Stored dataset items →

• • •

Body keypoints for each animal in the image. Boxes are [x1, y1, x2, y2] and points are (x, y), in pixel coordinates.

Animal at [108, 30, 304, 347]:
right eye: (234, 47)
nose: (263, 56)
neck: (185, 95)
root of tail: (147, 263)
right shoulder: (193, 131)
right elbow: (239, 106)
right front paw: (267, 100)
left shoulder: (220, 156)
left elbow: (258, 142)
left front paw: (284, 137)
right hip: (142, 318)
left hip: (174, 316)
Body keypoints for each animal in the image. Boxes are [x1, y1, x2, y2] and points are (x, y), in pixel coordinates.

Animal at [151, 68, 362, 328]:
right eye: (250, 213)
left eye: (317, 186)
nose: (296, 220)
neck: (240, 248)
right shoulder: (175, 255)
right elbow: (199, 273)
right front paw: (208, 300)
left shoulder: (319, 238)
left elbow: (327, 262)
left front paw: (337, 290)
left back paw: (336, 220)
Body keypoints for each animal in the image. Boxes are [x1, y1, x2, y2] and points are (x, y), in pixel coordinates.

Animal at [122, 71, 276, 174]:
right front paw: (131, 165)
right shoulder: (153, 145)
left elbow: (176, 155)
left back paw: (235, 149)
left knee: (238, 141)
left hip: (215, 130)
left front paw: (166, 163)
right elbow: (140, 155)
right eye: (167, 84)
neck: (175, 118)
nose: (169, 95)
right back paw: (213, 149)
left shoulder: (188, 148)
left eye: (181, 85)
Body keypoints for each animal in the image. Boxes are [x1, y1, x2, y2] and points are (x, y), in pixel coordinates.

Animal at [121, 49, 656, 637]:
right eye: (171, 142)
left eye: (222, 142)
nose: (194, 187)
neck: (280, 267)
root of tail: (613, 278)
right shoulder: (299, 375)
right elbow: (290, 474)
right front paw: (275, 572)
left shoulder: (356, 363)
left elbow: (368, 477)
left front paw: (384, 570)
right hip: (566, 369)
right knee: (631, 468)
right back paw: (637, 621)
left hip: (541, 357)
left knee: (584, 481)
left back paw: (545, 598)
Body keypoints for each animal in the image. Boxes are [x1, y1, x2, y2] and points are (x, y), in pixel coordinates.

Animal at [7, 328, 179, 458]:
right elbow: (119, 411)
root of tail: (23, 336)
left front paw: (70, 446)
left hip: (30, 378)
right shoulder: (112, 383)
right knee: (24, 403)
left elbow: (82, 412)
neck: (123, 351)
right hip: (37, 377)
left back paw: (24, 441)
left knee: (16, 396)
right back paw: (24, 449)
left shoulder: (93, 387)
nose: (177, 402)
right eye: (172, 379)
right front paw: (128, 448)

• • •

TRY IT → Across the data, pull every line containing the string "shoulder".

WRITTEN ANSWER →
right shoulder: (193, 131)
left shoulder: (220, 156)
right shoulder: (175, 255)
left shoulder: (319, 238)
right shoulder: (153, 145)
left shoulder: (188, 148)
right shoulder: (299, 375)
left shoulder: (356, 363)
right shoulder: (112, 383)
left shoulder: (93, 387)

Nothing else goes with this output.